▶ _WORK ORDER 1_
Reproduce the Sagittaria and Echinodorus thread starting at "My Saggitaria subutala" and ending at "to spread more.", swapping in "sand" wherever "gravel" appears.
▶ _WORK ORDER 2_
Write the next part of the Sagittaria and Echinodorus thread, picking up after its final post.

▶ _SUPPLIED TEXT_
-=-=-=-=-
# Sagittaria subulata vs. Echinodorus tenellus



## Vinlo (Mar 29, 2003)

This may seem like a bit of a strange question but is there a way to tell the difference between the two? I recieve some plants and was told they were Echinodorus tenellus, but I am highly suspect that they may in fact be Sagittaria subulata since they seem to grow 12+ inches tall. Leaf shape?


----------



## wellbiz (Aug 6, 2003)

Echinodorus tenellus only grows to about 6 inches in height and spreads like a plauge... Sagittaria subulata can grow to 12 inches and seems to be less prolific and acts more like a Val.... IME  

Heck if you want some Echinodorus tenellus I will give you some to compare... :wink: 


Jason


----------



## mario (Feb 5, 2003)

My Saggitaria subutala is extremely prolific and fast growing. In my tanks the Saggitaria has broader leaves than the Echinodorus tenellus. Also, the leaves of the Saggitaria emerge from deeper under the gravel and look therefor more compact. The base of the leaves of the Echinodorus tenellus is completely above the substrate and therefor seems to spread more.
-=-=-=-=-
▶ _INFORMATION GIVEN_
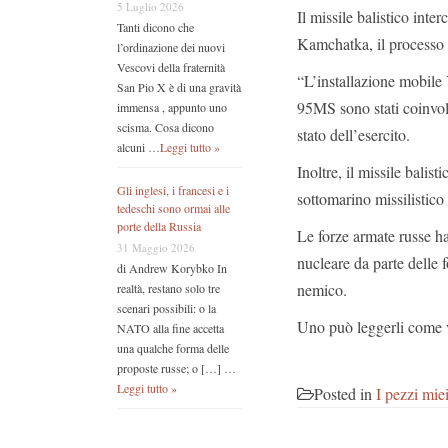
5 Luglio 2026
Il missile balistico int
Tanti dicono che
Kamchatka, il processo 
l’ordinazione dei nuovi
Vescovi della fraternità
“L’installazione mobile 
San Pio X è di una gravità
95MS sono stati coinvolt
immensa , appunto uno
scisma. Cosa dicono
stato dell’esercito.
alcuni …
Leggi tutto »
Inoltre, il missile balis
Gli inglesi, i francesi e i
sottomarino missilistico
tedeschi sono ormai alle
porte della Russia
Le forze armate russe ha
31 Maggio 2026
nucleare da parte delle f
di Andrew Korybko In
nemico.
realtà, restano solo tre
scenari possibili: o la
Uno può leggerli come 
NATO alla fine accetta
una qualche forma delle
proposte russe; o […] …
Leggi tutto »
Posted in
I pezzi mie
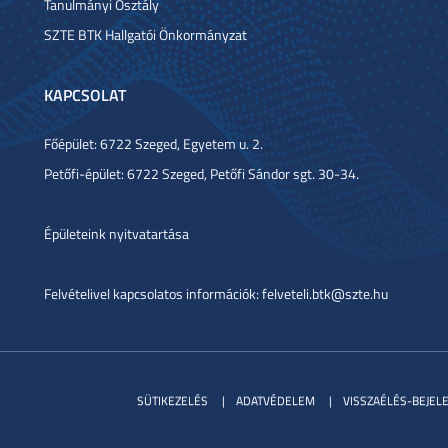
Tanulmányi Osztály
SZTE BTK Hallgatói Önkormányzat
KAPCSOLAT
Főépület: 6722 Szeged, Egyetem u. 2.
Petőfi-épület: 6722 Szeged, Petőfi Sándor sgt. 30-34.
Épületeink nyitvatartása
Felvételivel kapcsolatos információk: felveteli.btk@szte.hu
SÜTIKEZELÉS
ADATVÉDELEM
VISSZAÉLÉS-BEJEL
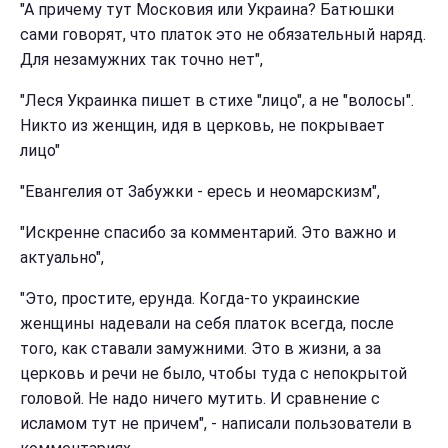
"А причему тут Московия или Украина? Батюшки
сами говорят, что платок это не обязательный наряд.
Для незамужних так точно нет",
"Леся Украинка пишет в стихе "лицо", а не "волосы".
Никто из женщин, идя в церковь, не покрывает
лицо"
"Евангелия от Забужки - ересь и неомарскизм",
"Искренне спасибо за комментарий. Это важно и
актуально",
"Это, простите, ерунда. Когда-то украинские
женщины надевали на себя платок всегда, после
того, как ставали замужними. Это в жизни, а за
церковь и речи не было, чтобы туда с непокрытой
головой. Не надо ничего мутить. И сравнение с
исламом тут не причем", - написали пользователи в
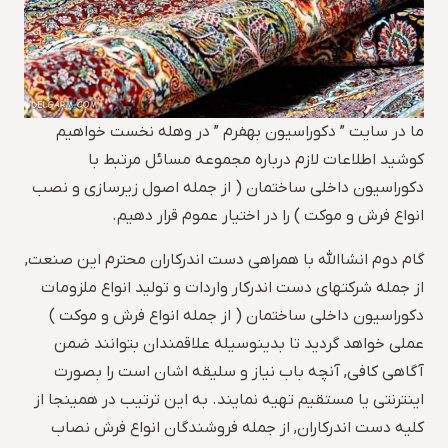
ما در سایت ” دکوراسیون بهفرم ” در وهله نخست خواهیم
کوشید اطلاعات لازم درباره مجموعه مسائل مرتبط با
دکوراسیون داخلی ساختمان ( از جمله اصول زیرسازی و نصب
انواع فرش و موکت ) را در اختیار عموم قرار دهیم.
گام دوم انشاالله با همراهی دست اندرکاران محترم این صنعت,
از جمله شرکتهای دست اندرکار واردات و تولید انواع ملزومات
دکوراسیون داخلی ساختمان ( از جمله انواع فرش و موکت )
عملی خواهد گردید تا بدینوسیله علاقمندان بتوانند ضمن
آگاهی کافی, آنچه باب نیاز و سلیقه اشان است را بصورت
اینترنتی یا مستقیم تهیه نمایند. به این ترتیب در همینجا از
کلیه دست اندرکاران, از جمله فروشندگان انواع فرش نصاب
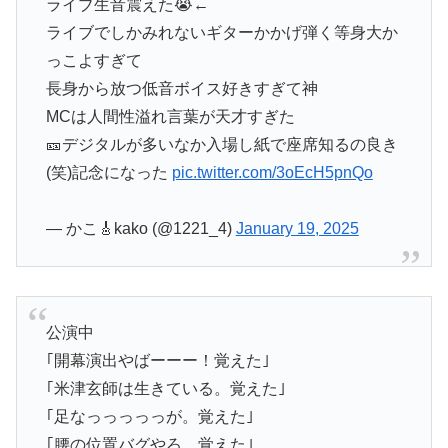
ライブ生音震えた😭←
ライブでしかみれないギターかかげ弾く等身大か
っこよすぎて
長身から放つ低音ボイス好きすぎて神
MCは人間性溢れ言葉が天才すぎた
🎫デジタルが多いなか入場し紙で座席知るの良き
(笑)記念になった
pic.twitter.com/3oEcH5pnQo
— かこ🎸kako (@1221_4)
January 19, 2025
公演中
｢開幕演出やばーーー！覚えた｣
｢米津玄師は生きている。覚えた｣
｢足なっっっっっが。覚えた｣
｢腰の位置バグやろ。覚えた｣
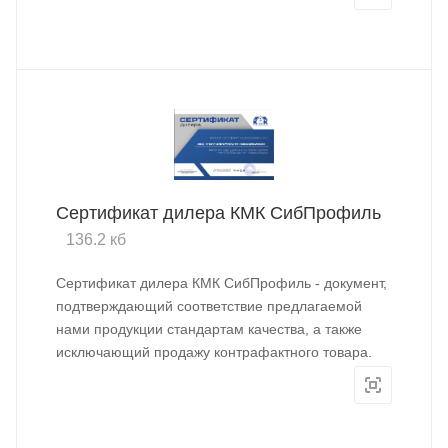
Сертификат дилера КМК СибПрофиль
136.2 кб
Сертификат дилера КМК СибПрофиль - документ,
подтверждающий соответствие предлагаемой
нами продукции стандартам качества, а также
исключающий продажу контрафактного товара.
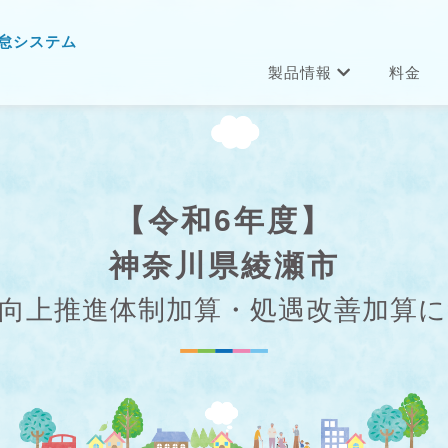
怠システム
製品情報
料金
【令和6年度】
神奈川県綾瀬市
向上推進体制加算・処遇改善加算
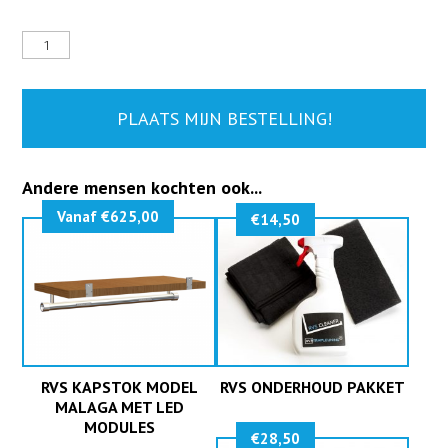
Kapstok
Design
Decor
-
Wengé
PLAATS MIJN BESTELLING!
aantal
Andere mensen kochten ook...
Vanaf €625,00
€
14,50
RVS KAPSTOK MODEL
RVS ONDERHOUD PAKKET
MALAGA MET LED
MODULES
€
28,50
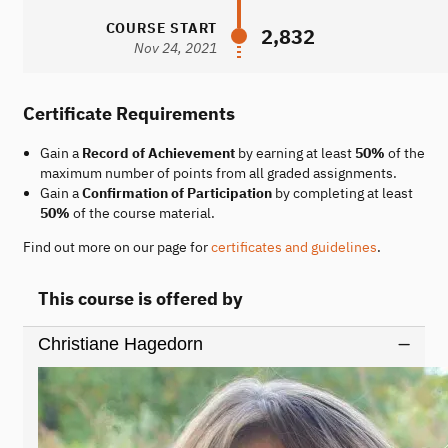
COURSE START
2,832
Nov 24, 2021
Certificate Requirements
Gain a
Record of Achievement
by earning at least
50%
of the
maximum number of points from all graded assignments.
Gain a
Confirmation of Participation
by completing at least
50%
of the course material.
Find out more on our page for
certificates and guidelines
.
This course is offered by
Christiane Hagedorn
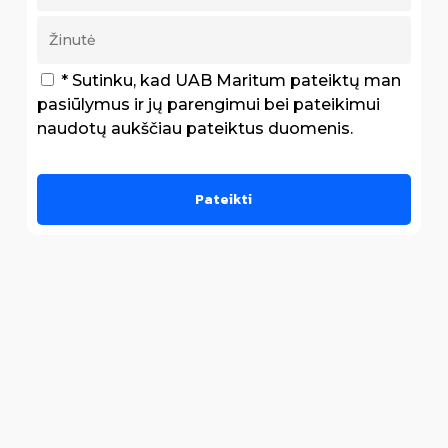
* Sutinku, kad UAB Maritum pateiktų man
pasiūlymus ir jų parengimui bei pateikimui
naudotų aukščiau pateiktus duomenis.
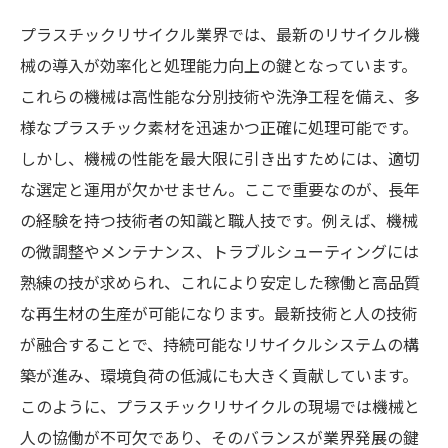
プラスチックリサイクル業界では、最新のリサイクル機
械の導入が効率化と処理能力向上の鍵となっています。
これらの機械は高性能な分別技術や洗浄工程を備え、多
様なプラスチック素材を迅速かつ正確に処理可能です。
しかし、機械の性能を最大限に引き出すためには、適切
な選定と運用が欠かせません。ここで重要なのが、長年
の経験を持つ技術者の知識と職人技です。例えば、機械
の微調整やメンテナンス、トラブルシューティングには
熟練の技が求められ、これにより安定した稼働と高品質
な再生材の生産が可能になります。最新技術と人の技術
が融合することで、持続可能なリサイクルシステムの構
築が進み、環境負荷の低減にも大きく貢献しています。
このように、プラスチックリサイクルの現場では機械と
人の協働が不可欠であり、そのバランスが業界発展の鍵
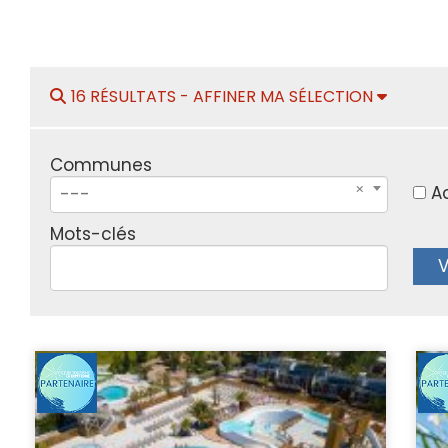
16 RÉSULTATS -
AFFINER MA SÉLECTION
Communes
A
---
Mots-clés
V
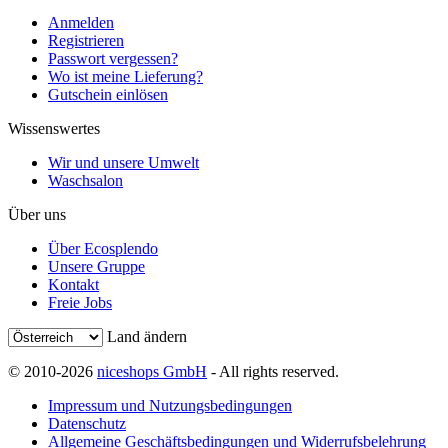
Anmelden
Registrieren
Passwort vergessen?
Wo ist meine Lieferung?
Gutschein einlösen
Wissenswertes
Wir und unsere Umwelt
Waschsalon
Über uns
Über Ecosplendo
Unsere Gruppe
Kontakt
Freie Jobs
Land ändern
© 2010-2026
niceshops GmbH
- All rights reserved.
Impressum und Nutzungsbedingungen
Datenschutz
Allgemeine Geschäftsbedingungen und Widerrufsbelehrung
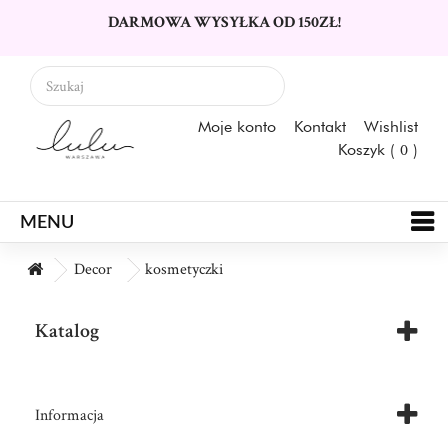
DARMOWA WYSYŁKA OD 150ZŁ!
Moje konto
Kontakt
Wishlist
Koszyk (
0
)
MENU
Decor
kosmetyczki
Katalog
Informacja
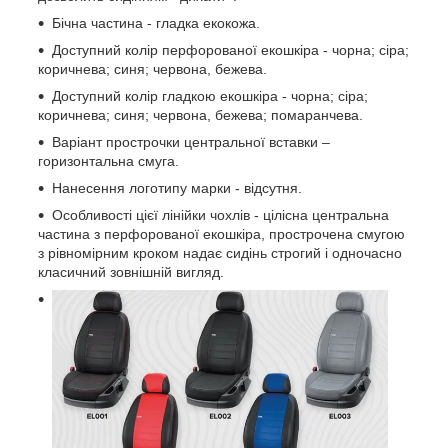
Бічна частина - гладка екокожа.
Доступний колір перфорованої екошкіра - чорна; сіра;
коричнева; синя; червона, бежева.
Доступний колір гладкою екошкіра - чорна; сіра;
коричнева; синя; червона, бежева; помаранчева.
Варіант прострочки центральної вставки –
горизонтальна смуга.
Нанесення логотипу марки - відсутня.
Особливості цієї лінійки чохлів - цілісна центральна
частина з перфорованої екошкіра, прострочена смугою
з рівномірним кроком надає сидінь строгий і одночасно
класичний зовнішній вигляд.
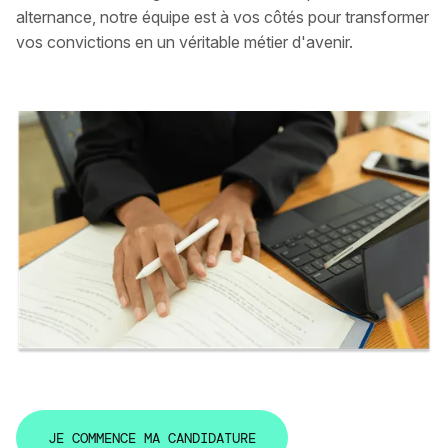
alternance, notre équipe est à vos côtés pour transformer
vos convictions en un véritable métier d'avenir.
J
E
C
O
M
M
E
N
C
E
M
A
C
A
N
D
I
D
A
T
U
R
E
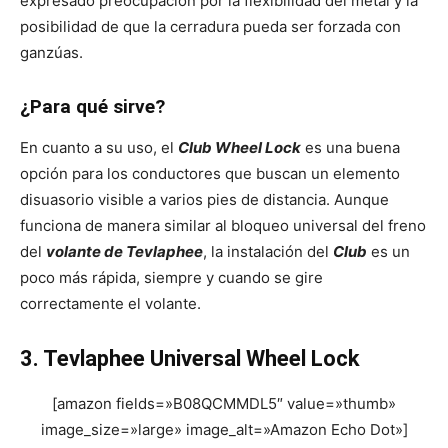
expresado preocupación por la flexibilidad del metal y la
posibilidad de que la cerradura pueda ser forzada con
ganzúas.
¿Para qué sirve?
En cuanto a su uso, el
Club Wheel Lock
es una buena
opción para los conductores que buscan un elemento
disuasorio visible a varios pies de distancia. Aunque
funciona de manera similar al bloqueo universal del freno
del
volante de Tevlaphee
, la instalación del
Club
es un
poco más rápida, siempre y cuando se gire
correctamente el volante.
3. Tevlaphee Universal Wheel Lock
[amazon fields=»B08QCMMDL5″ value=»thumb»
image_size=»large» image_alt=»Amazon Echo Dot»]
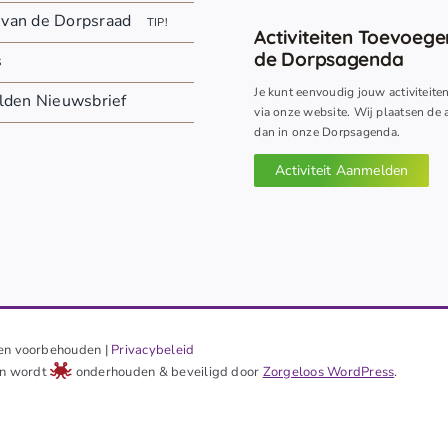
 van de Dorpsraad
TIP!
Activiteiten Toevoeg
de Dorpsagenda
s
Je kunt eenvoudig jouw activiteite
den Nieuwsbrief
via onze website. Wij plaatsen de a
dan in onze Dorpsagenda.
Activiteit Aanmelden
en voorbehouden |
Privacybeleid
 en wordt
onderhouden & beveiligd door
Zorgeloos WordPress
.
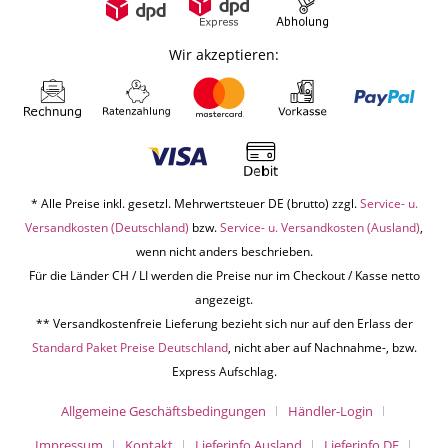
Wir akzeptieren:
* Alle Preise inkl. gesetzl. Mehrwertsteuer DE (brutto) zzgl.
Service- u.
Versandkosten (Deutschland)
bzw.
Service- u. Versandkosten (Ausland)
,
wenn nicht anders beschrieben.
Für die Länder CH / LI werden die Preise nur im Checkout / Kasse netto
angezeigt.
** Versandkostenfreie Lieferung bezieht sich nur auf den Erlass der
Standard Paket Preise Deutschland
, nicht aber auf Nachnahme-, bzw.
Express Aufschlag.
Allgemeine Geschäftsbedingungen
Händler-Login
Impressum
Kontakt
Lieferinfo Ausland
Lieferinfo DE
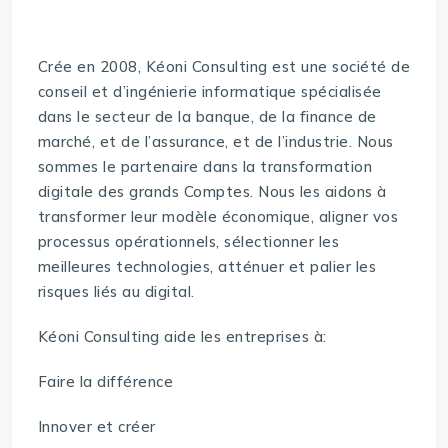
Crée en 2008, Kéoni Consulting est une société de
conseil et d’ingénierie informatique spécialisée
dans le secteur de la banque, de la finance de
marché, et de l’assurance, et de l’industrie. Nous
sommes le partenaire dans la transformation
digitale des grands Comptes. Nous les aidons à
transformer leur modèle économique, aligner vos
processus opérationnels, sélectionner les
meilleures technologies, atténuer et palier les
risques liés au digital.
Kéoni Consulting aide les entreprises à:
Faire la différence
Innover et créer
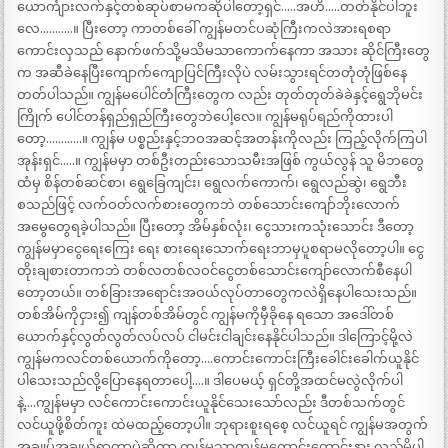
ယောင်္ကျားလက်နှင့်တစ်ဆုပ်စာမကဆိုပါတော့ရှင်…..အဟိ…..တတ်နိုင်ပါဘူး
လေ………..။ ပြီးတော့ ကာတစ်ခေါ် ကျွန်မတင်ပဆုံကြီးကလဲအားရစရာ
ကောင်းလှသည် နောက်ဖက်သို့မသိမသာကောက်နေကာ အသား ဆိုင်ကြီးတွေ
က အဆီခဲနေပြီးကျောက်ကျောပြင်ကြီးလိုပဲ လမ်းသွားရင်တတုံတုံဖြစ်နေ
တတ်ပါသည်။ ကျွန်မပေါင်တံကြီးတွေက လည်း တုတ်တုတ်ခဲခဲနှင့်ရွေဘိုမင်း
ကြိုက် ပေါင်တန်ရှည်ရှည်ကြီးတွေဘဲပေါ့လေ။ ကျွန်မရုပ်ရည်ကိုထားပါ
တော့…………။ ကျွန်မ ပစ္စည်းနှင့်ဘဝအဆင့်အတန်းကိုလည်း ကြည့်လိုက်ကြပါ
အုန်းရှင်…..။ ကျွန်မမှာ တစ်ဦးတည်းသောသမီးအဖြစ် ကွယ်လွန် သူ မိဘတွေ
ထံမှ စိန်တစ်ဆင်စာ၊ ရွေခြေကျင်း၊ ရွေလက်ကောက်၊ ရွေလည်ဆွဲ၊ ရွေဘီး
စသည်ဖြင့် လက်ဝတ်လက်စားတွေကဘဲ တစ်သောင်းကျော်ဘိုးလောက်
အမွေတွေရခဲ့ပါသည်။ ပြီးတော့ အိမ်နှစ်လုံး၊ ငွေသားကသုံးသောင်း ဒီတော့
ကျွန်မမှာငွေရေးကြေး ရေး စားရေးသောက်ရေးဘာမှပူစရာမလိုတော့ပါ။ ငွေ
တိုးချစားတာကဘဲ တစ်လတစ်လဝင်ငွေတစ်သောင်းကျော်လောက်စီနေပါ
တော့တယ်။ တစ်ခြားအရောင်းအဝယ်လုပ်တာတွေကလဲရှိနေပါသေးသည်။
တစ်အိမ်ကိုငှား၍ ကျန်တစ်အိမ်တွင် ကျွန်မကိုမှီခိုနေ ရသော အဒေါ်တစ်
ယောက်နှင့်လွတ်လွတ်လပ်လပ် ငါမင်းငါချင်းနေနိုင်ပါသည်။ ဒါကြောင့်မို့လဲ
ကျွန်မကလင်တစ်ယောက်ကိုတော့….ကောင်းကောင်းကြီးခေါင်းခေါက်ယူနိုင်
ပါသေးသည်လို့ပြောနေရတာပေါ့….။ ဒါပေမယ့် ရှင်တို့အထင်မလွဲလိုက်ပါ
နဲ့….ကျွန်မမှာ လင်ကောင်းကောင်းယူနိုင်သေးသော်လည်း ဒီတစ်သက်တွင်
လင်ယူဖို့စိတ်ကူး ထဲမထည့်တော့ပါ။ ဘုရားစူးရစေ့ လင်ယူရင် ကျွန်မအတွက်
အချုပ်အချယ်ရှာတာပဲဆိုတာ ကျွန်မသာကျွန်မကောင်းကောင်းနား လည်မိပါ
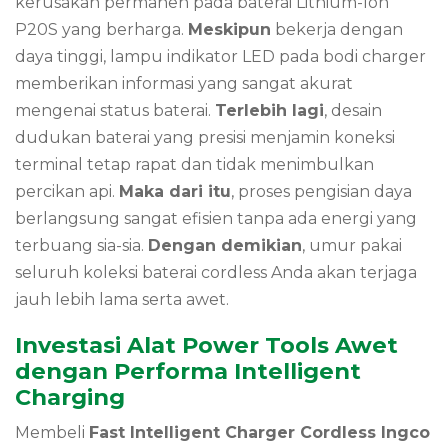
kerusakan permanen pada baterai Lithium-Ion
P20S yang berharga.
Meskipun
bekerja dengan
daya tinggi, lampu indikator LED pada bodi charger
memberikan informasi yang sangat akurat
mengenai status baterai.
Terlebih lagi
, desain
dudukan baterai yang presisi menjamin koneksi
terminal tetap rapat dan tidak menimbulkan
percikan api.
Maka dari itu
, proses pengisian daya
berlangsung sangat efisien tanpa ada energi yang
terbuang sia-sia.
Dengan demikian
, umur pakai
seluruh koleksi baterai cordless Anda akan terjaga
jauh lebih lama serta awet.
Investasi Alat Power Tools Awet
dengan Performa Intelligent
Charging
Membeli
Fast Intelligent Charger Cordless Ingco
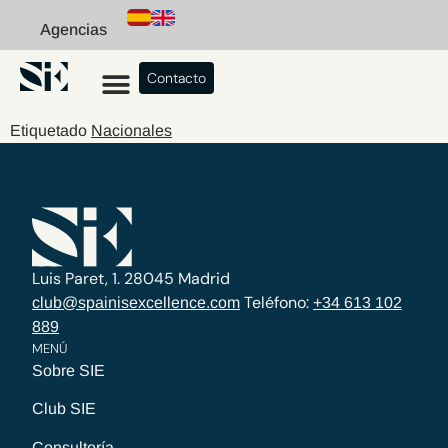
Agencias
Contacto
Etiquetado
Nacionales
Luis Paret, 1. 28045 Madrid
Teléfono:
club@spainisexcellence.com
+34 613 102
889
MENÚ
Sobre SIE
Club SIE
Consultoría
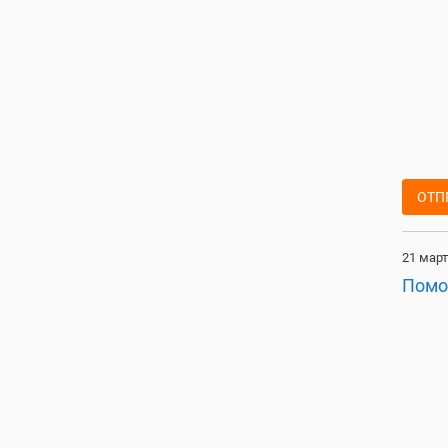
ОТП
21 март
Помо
-=-=-=-=-
▶ _EXERCISE RESULT 1_
My Saggitaria subutala is extremely prolific and fast growing. In my tanks the Saggitaria has broader leaves than the Echinodorus tenellus. Also, the leaves of the Saggitaria emerge from deeper under the sand and look therefor more compact. The base of the leaves of the Echinodorus tenellus is completely above the substrate and therefor seems to spread more.

▶ _EXERCISE RESULT 2_
EDIT: Maybe I was not as clear as I could have been. My Saggitaria runers are about 1/2'' deep under the substrate. My Echinodorus runner run above the substrate. There, that was easier.


----------



## 2la (Aug 18, 2002)

Aside from size, tenellus typically has a more distinct central vein, and the leaves don't curl downward to the same degree as dwarf sag. I've not personally noticed runner position to be a reliable distinguishing feature, but it could vary from case to case.


----------



## Vinlo (Mar 29, 2003)

Upon further inspection I think it is a sag or possibly a val of some type. I'll post a photo sometime to try to get a positive id.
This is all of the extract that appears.